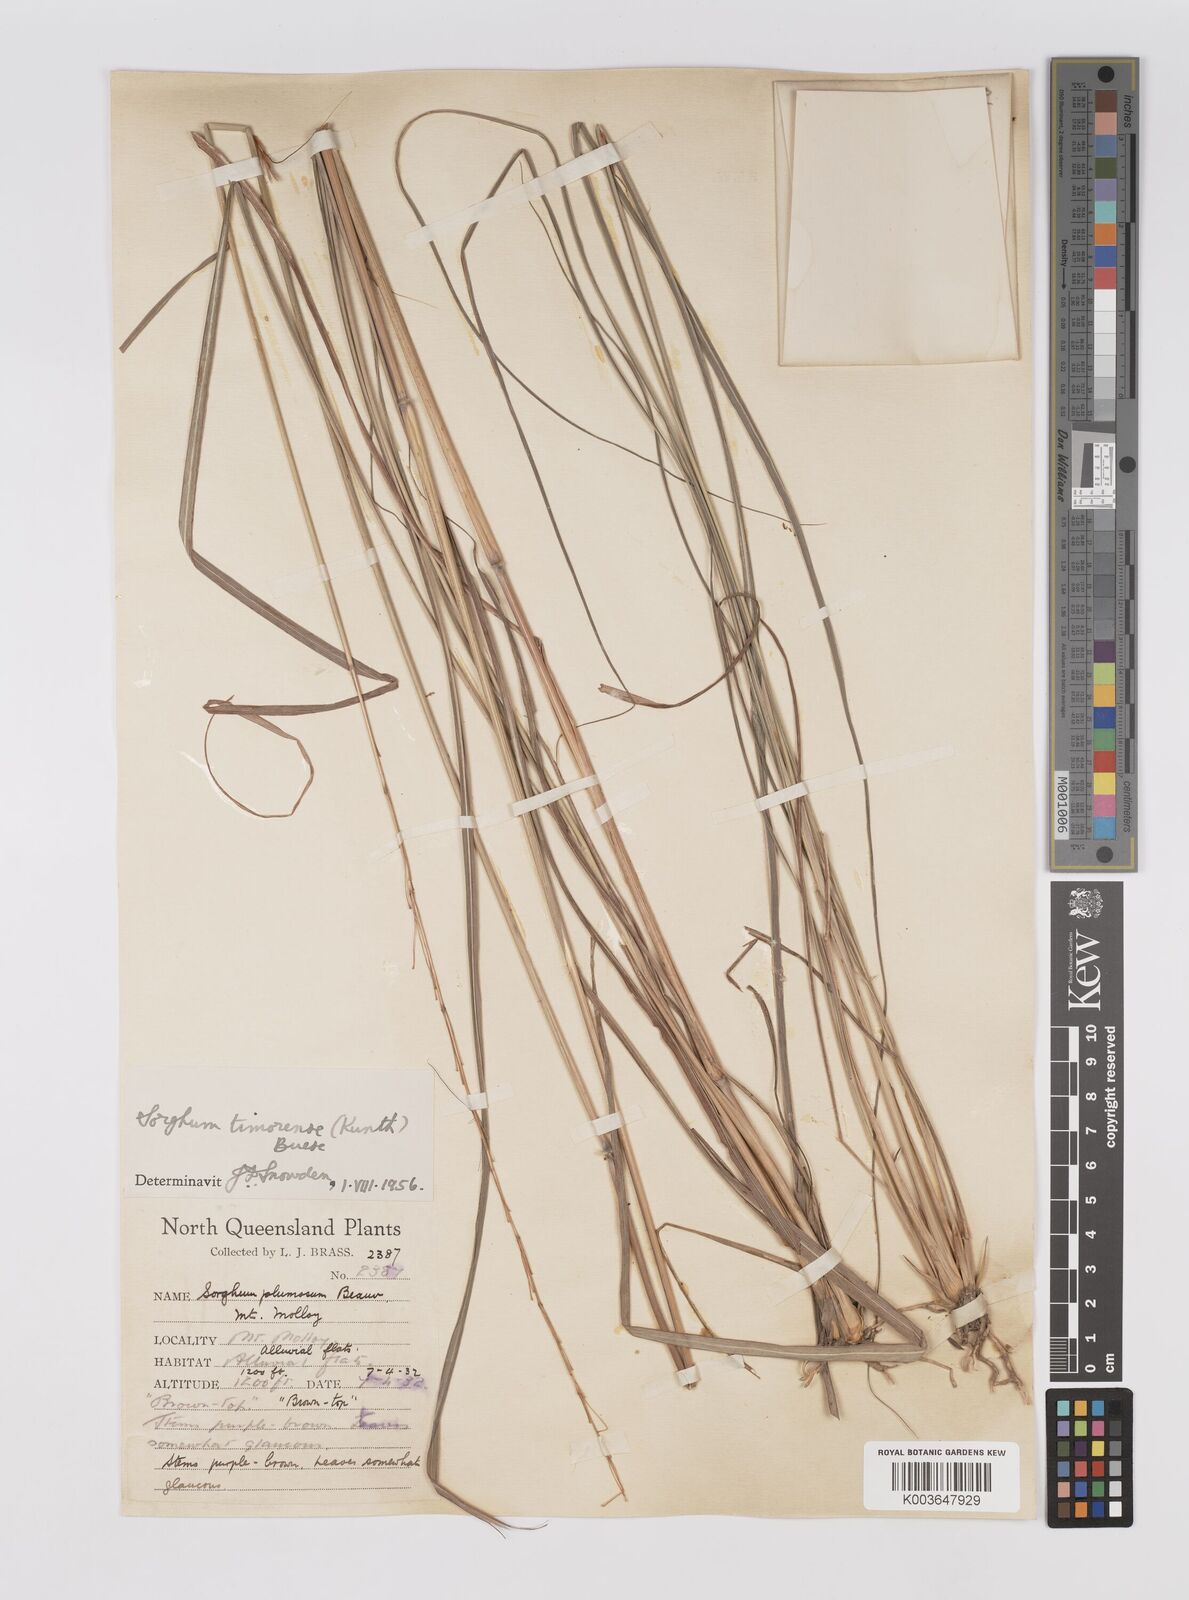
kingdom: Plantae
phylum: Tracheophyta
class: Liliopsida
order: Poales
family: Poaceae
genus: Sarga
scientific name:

--

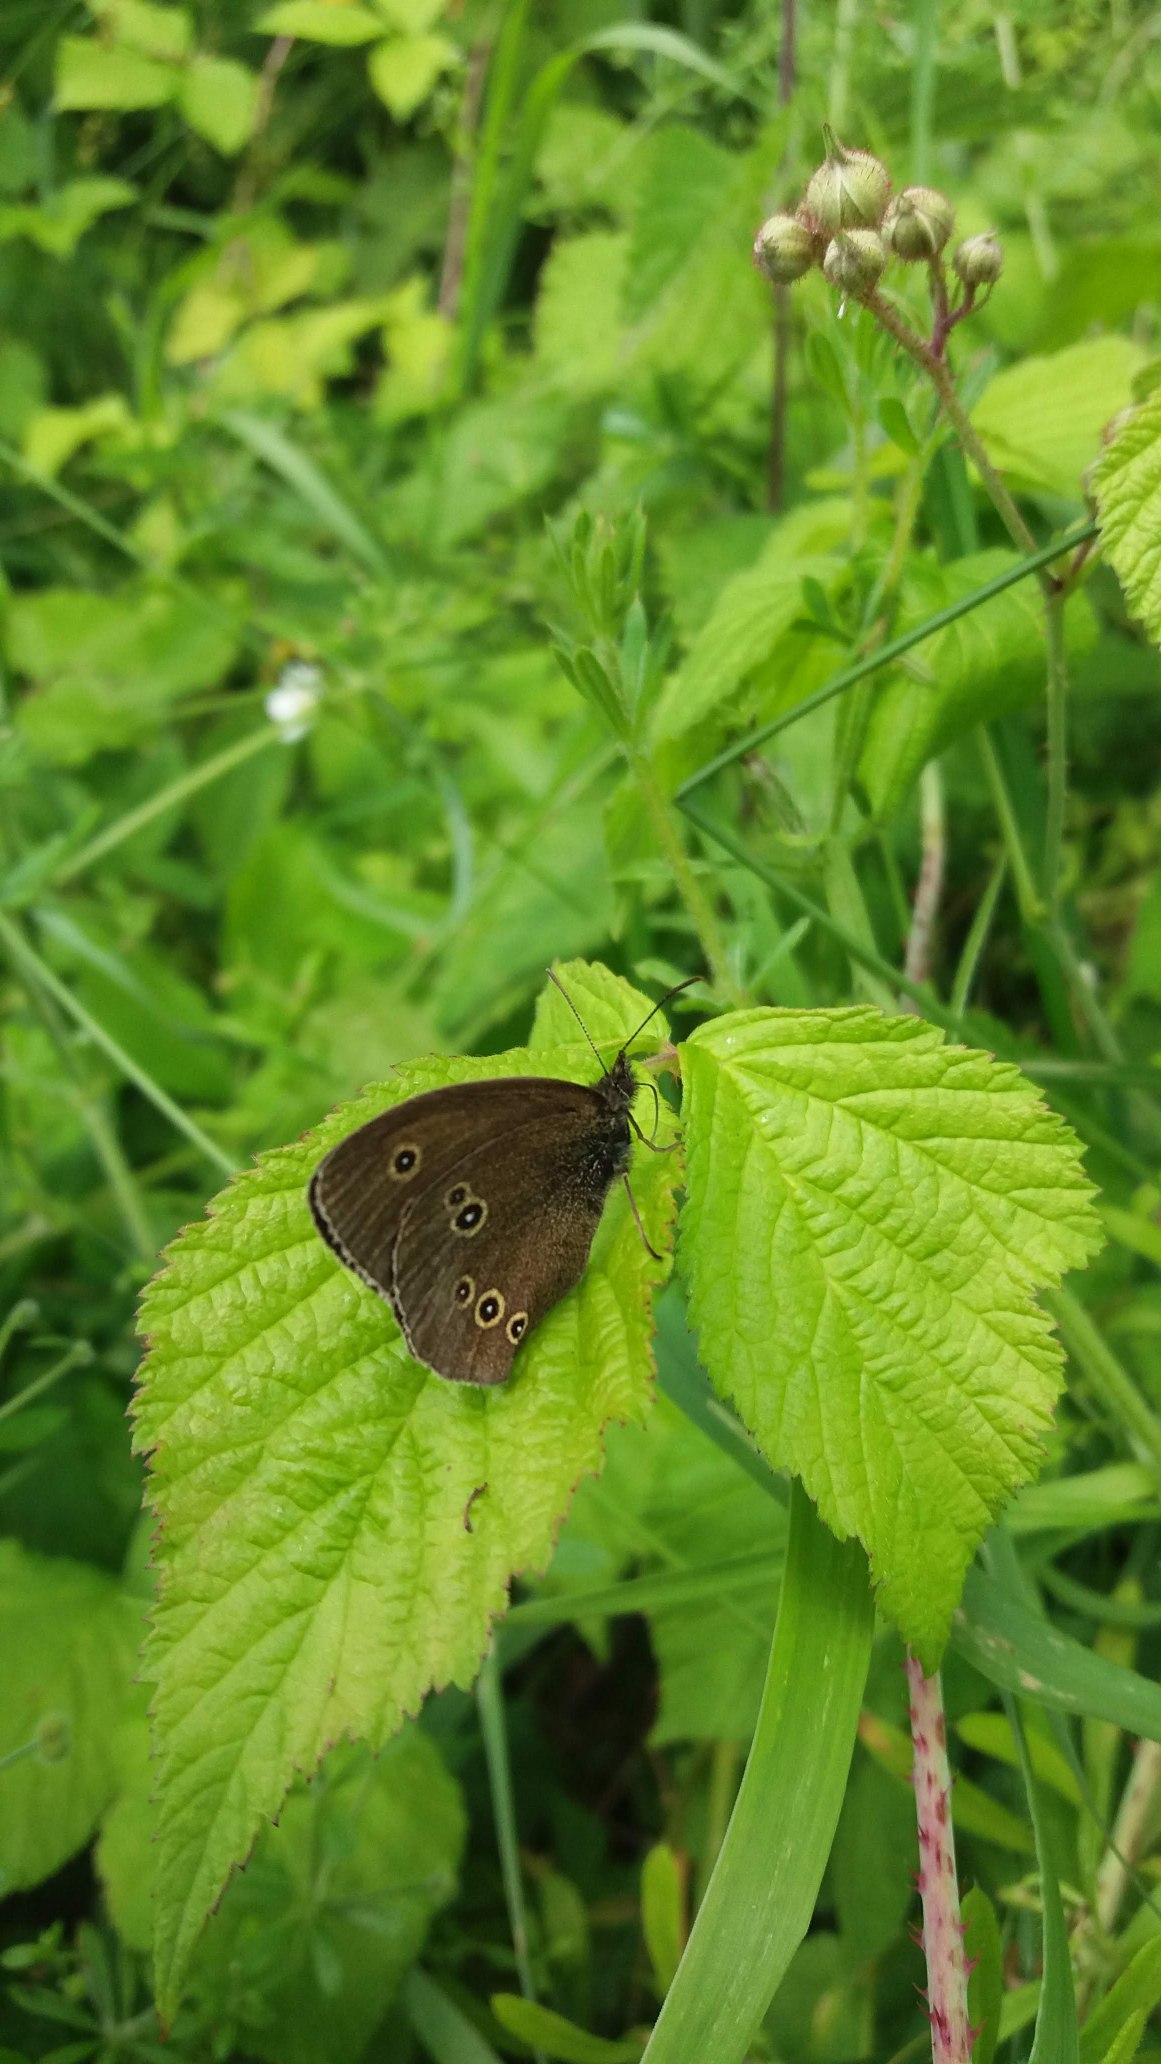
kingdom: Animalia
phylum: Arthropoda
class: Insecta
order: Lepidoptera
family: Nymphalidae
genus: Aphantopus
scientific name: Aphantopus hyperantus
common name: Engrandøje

**What is needed:** List every line from the one containing "class: Insecta" through the one containing "common name: Engrandøje", both included, as a numbered list with blank lines left out.

**Exercise solution:**
1. class: Insecta
2. order: Lepidoptera
3. family: Nymphalidae
4. genus: Aphantopus
5. scientific name: Aphantopus hyperantus
6. common name: Engrandøje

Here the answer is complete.